*What you should do:* Leave every picture out, and write out the remaining entries exactly.

Recorded data:
______

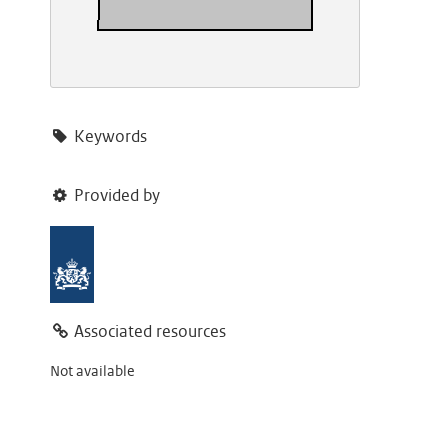
Keywords
Provided by
Associated resources
Not available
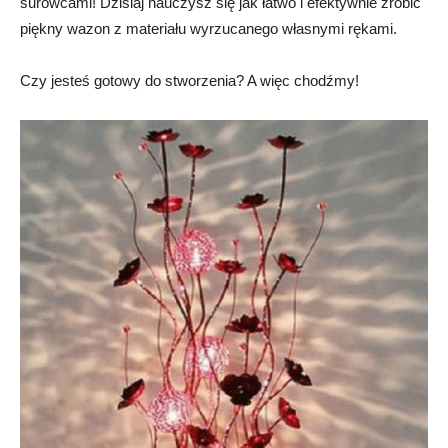
surowcami! Dzisiaj nauczysz się jak łatwo i efektywnie zrobić
piękny wazon z materiału wyrzucanego własnymi rękami.
Czy jesteś gotowy do stworzenia? A więc chodźmy!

______

*Output for this task:*
Keywords
Provided by
Associated resources
Not available
surowcami! Dzisiaj nauczysz się jak łatwo i efektywnie zrobić
piękny wazon z materiału wyrzucanego własnymi rękami.
Czy jesteś gotowy do stworzenia? A więc chodźmy!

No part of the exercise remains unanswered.